"Don't Talk To Strangers"
By Linda Hassan Anderson, Vice President, Education
“Don’t talk to strangers!” As children, most of us heard this “well intended” parental advice. It was as common as “Look both ways before crossing the street” and “Don’t talk with your mouth full.” This is what parents say, right?
And yet, the world has changed so significantly that how “stranger” is defined may be different, and more importantly, the life skills children need to be safe could benefit from an update. “Don’t talk to strangers” was a one-size-fits-all solution that may not serve children well today. Young children come in contact with many more adults and situations based on the changing demographics and lifestyles of families.

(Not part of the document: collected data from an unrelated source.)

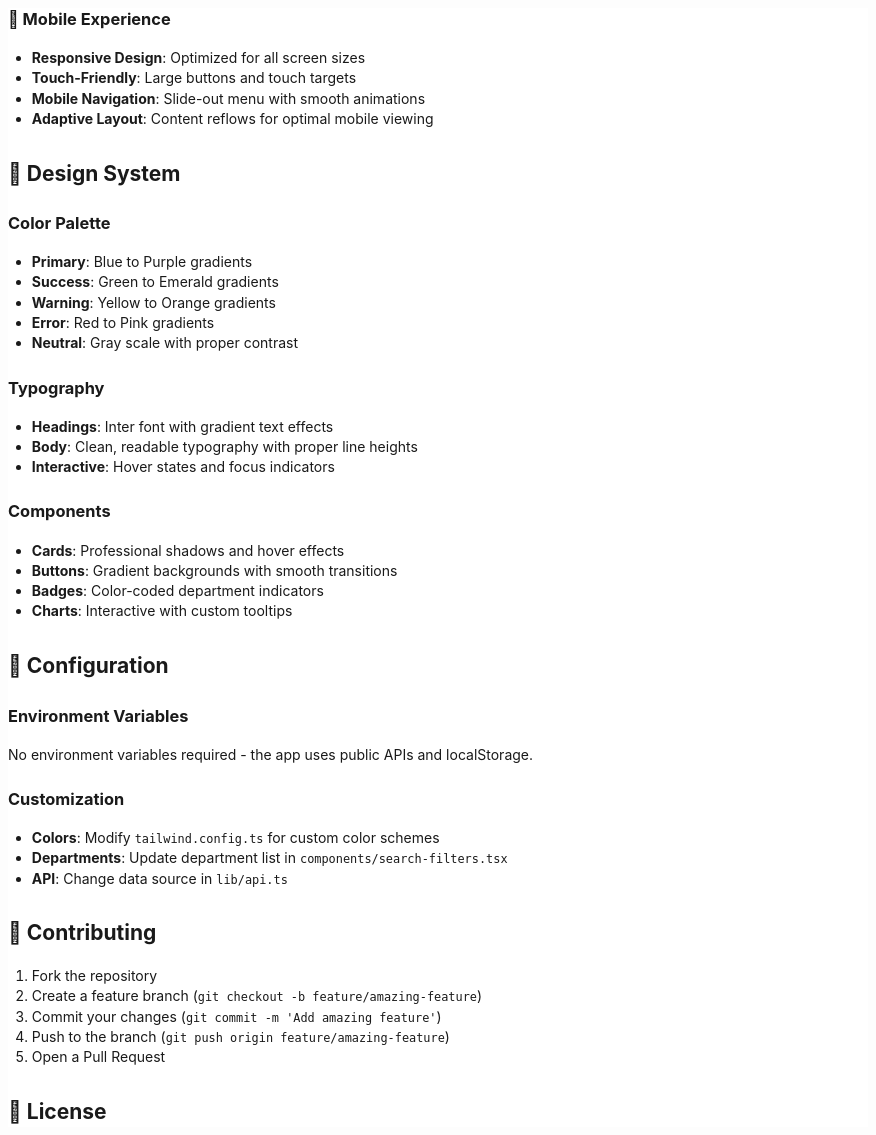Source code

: ### 📱 Mobile Experience
- **Responsive Design**: Optimized for all screen sizes
- **Touch-Friendly**: Large buttons and touch targets
- **Mobile Navigation**: Slide-out menu with smooth animations
- **Adaptive Layout**: Content reflows for optimal mobile viewing

## 🎨 Design System

### Color Palette
- **Primary**: Blue to Purple gradients
- **Success**: Green to Emerald gradients  
- **Warning**: Yellow to Orange gradients
- **Error**: Red to Pink gradients
- **Neutral**: Gray scale with proper contrast

### Typography
- **Headings**: Inter font with gradient text effects
- **Body**: Clean, readable typography with proper line heights
- **Interactive**: Hover states and focus indicators

### Components
- **Cards**: Professional shadows and hover effects
- **Buttons**: Gradient backgrounds with smooth transitions
- **Badges**: Color-coded department indicators
- **Charts**: Interactive with custom tooltips

## 🔧 Configuration

### Environment Variables
No environment variables required - the app uses public APIs and localStorage.

### Customization
- **Colors**: Modify `tailwind.config.ts` for custom color schemes
- **Departments**: Update department list in `components/search-filters.tsx`
- **API**: Change data source in `lib/api.ts`



## 🤝 Contributing

1. Fork the repository
2. Create a feature branch (`git checkout -b feature/amazing-feature`)
3. Commit your changes (`git commit -m 'Add amazing feature'`)
4. Push to the branch (`git push origin feature/amazing-feature`)
5. Open a Pull Request

## 📄 License
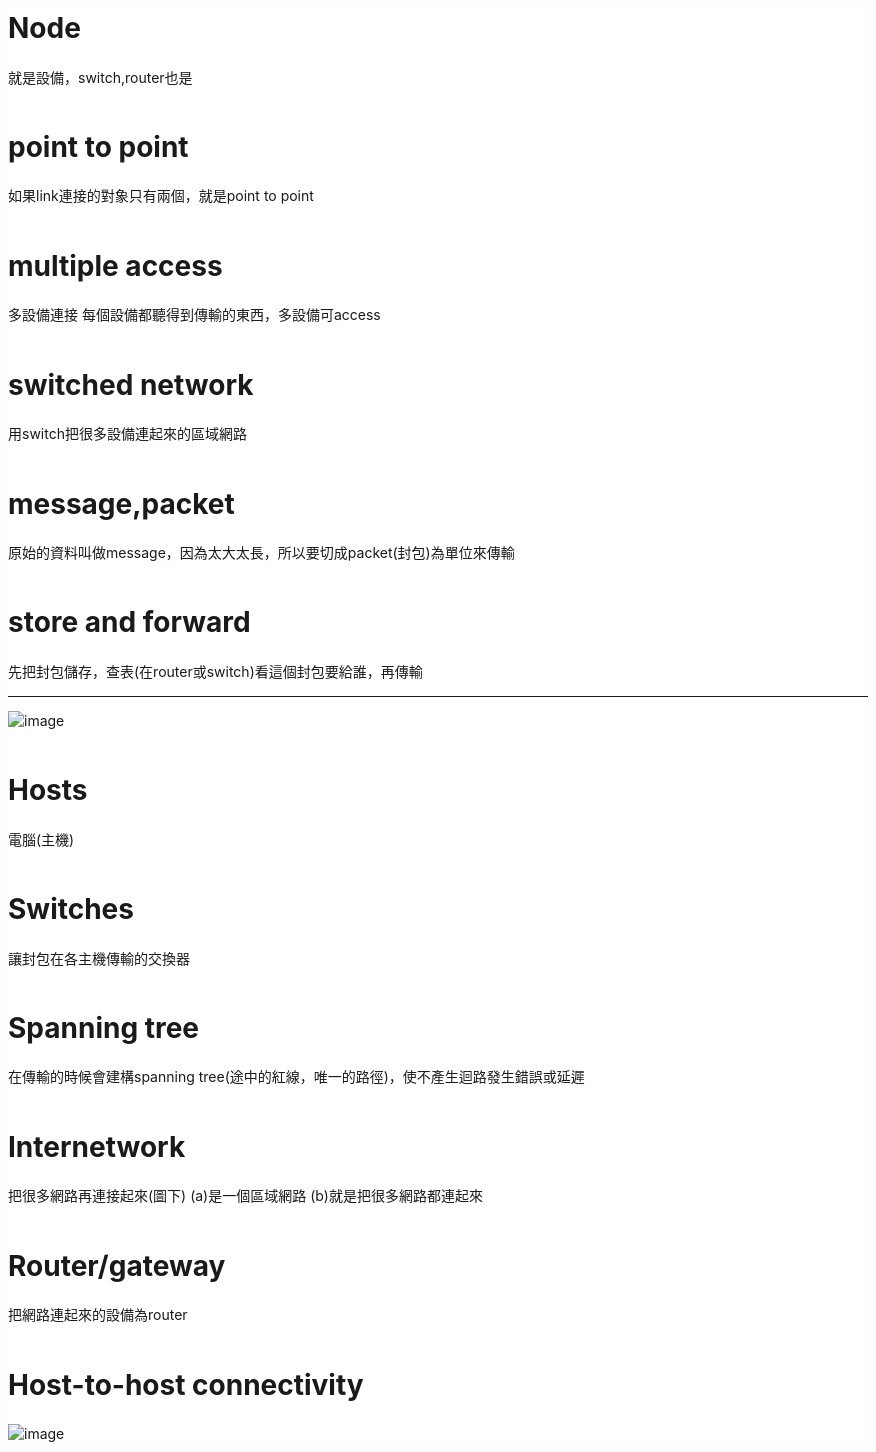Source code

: # Node
就是設備，switch,router也是

# point to point
如果link連接的對象只有兩個，就是point to point

# multiple access
多設備連接
每個設備都聽得到傳輸的東西，多設備可access

# switched network
用switch把很多設備連起來的區域網路

# message,packet
原始的資料叫做message，因為太大太長，所以要切成packet(封包)為單位來傳輸

# store and forward
先把封包儲存，查表(在router或switch)看這個封包要給誰，再傳輸

---
![image](https://github.com/ShangZheTsai/NTHU-ocw-computer-network/assets/107501046/81c5be09-0bef-4730-b085-0bffa1905dfe)
# Hosts
電腦(主機)
# Switches
讓封包在各主機傳輸的交換器
# Spanning tree
在傳輸的時候會建構spanning tree(途中的紅線，唯一的路徑)，使不產生迴路發生錯誤或延遲
# Internetwork
把很多網路再連接起來(圖下)
(a)是一個區域網路
(b)就是把很多網路都連起來
# Router/gateway
把網路連起來的設備為router
# Host-to-host connectivity
![image](https://github.com/ShangZheTsai/NTHU-ocw-computer-network/assets/107501046/911e2c30-35aa-4a6a-9d3a-0f40d6d623d4)
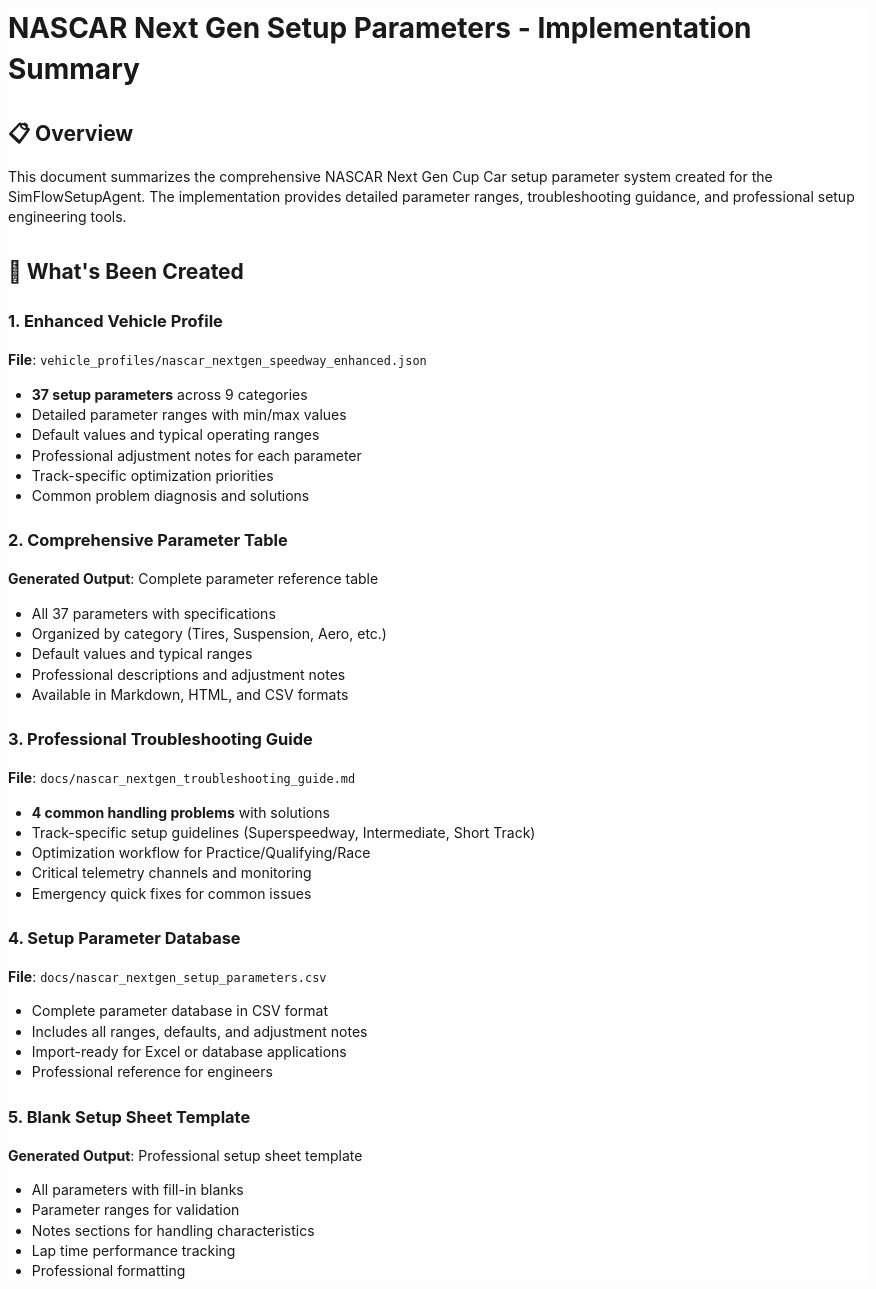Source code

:# NASCAR Next Gen Setup Parameters - Implementation Summary

## 📋 Overview
This document summarizes the comprehensive NASCAR Next Gen Cup Car setup parameter system created for the SimFlowSetupAgent. The implementation provides detailed parameter ranges, troubleshooting guidance, and professional setup engineering tools.

## 🎯 What's Been Created

### 1. Enhanced Vehicle Profile
**File**: `vehicle_profiles/nascar_nextgen_speedway_enhanced.json`
- **37 setup parameters** across 9 categories
- Detailed parameter ranges with min/max values
- Default values and typical operating ranges
- Professional adjustment notes for each parameter
- Track-specific optimization priorities
- Common problem diagnosis and solutions

### 2. Comprehensive Parameter Table
**Generated Output**: Complete parameter reference table
- All 37 parameters with specifications
- Organized by category (Tires, Suspension, Aero, etc.)
- Default values and typical ranges
- Professional descriptions and adjustment notes
- Available in Markdown, HTML, and CSV formats

### 3. Professional Troubleshooting Guide
**File**: `docs/nascar_nextgen_troubleshooting_guide.md`
- **4 common handling problems** with solutions
- Track-specific setup guidelines (Superspeedway, Intermediate, Short Track)
- Optimization workflow for Practice/Qualifying/Race
- Critical telemetry channels and monitoring
- Emergency quick fixes for common issues

### 4. Setup Parameter Database
**File**: `docs/nascar_nextgen_setup_parameters.csv`
- Complete parameter database in CSV format
- Includes all ranges, defaults, and adjustment notes
- Import-ready for Excel or database applications
- Professional reference for engineers

### 5. Blank Setup Sheet Template
**Generated Output**: Professional setup sheet template
- All parameters with fill-in blanks
- Parameter ranges for validation
- Notes sections for handling characteristics
- Lap time performance tracking
- Professional formatting
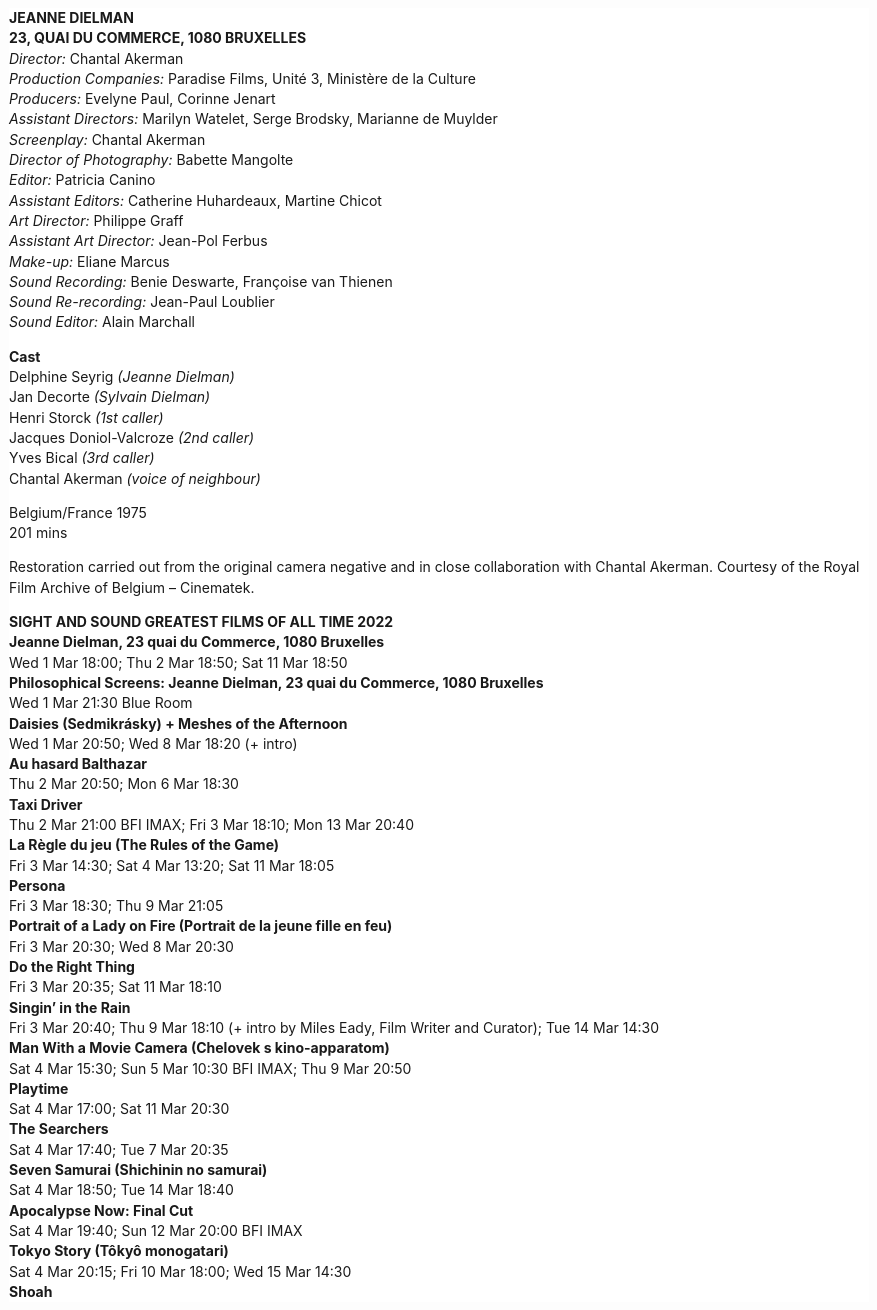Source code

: **JEANNE DIELMAN  
23, QUAI DU COMMERCE, 1080 BRUXELLES**  
_Director:_ Chantal Akerman  
_Production Companies:_ Paradise Films, Unité 3, Ministère de la Culture  
_Producers:_ Evelyne Paul, Corinne Jenart  
_Assistant Directors:_ Marilyn Watelet, Serge Brodsky, Marianne de Muylder  
_Screenplay:_ Chantal Akerman  
_Director of Photography:_ Babette Mangolte  
_Editor:_ Patricia Canino  
_Assistant Editors:_ Catherine Huhardeaux, Martine Chicot  
_Art Director:_ Philippe Graff  
_Assistant Art Director:_ Jean-Pol Ferbus  
_Make-up:_ Eliane Marcus  
_Sound Recording:_ Benie Deswarte, Françoise van Thienen  
_Sound Re-recording:_ Jean-Paul Loublier  
_Sound Editor:_ Alain Marchall  

**Cast**  
Delphine Seyrig _(Jeanne Dielman)_  
Jan Decorte _(Sylvain Dielman)_  
Henri Storck _(1st caller)_  
Jacques Doniol-Valcroze _(2nd caller)_  
Yves Bical _(3rd caller)_  
Chantal Akerman _(voice of neighbour)_  
  
Belgium/France 1975  
201 mins  

Restoration carried out from the original camera negative and in close collaboration with Chantal Akerman. Courtesy of the Royal Film Archive of Belgium – Cinematek.  

**SIGHT AND SOUND GREATEST FILMS OF ALL TIME 2022**  
**Jeanne Dielman, 23 quai du Commerce, 1080 Bruxelles**  
Wed 1 Mar 18:00; Thu 2 Mar 18:50; Sat 11 Mar 18:50  
**Philosophical Screens: Jeanne Dielman, 23 quai du Commerce, 1080 Bruxelles**  
Wed 1 Mar 21:30 Blue Room  
**Daisies (Sedmikrásky) + Meshes of the Afternoon**  
Wed 1 Mar 20:50; Wed 8 Mar 18:20 (+ intro)  
**Au hasard Balthazar**  
Thu 2 Mar 20:50; Mon 6 Mar 18:30  
**Taxi Driver**  
Thu 2 Mar 21:00 BFI IMAX; Fri 3 Mar 18:10; Mon 13 Mar 20:40  
**La Règle du jeu (The Rules of the Game)**  
Fri 3 Mar 14:30; Sat 4 Mar 13:20; Sat 11 Mar 18:05  
**Persona**  
Fri 3 Mar 18:30; Thu 9 Mar 21:05  
**Portrait of a Lady on Fire (Portrait de la jeune fille en feu)**  
Fri 3 Mar 20:30; Wed 8 Mar 20:30  
**Do the Right Thing**  
Fri 3 Mar 20:35; Sat 11 Mar 18:10  
**Singin’ in the Rain**  
Fri 3 Mar 20:40; Thu 9 Mar 18:10 (+ intro by Miles Eady, Film Writer and Curator); Tue 14 Mar 14:30  
**Man With a Movie Camera (Chelovek s kino-apparatom)**  
Sat 4 Mar 15:30; Sun 5 Mar 10:30 BFI IMAX; Thu 9 Mar 20:50  
**Playtime**  
Sat 4 Mar 17:00; Sat 11 Mar 20:30  
**The Searchers**  
Sat 4 Mar 17:40; Tue 7 Mar 20:35  
**Seven Samurai (Shichinin no samurai)**  
Sat 4 Mar 18:50; Tue 14 Mar 18:40  
**Apocalypse Now: Final Cut**  
Sat 4 Mar 19:40; Sun 12 Mar 20:00 BFI IMAX  
**Tokyo Story (Tôkyô monogatari)**  
Sat 4 Mar 20:15; Fri 10 Mar 18:00; Wed 15 Mar 14:30  
**Shoah**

How many great news articles have been written about children who knew what to do in an emergency and how their quick and appropriate actions saved lives? Let’s take a look at what we can say to our children that will prepare them by knowing what to do when encountering a stranger who may pose a potential threat.
Role playing scenarios help children to think about their choices in advance of a problem. Practicing for potential emergencies is fun for children and it builds their confidence in their ability to make the good choices. This is why we have fire drills in preschools – each child knows exactly what to do when they hear the fire alarm. Their response becomes second nature – they are fully prepared for this emergency.
This same concept can be useful in relationship to what to do when approached by a stranger. Older children may enjoy generating their own best response. For younger children, providing an A or B choice works well. “What would you do if” questions are fun and thought provoking. Listen to the child’s responses and provide feedback and guidance. Positively reinforce any part of the answer that is correct and extend the scenario with discussions of why or why not.
Here are a few examples:
A stranger asks you to help them find something (their keys, a puppy, etc.). What would you do?
- A. Immediately walk or run to a trusted adult and tell what the stranger said
- B. Help the stranger find his/her lost item
- Rule: Do not assist a stranger that asks for help looking for something
- Why: Adults should ask other adults for help
You get lost in the grocery store and can’t find me. What would you do?
- A. Cry and hope that someone will ask you what is wrong
- B. Find a store employee (TIP: someone with a store uniform or name tag; sometimes in the isles or at the checkout counters) and ask for help finding me (TIP: give my first and last name)
- TIPS are prompts to help children think about how to get assistance. Add these to make the situation as real as possible for your child.
- Rule: Ask a store employee for assistance when you are lost
- Why: Store employees are trained to assist children and adults; I will also be asking a store employee to help me to find you
A visitor in your classroom speaks to you. What would you do?
- A. Say “Hello”
- B. Say “My mother said don’t talk to strangers”
- Rule: If the teacher introduces a visitor in class it is okay to speak to them
- Why: You can say hello in class to be polite to visitors. You can also decide whether to continue to talk with them based on how comfortable you are feeling.
Sometimes strangers pose little or no threat to our children. When we help children know what to do, they are better prepared to respond in any situation including those that may be potentially harmful.
Linda Hassan Anderson is the Vice President of Education at Knowledge Universe. Linda is an expert in early childhood education and child development, and is responsible for curriculum development and implementation, teacher preparation, and early learning assessment efforts for the Knowledge Universe family of early childhood education brands including KinderCare Learning Centers, Children’s Creative Learning Centers (CCLC) and Champions.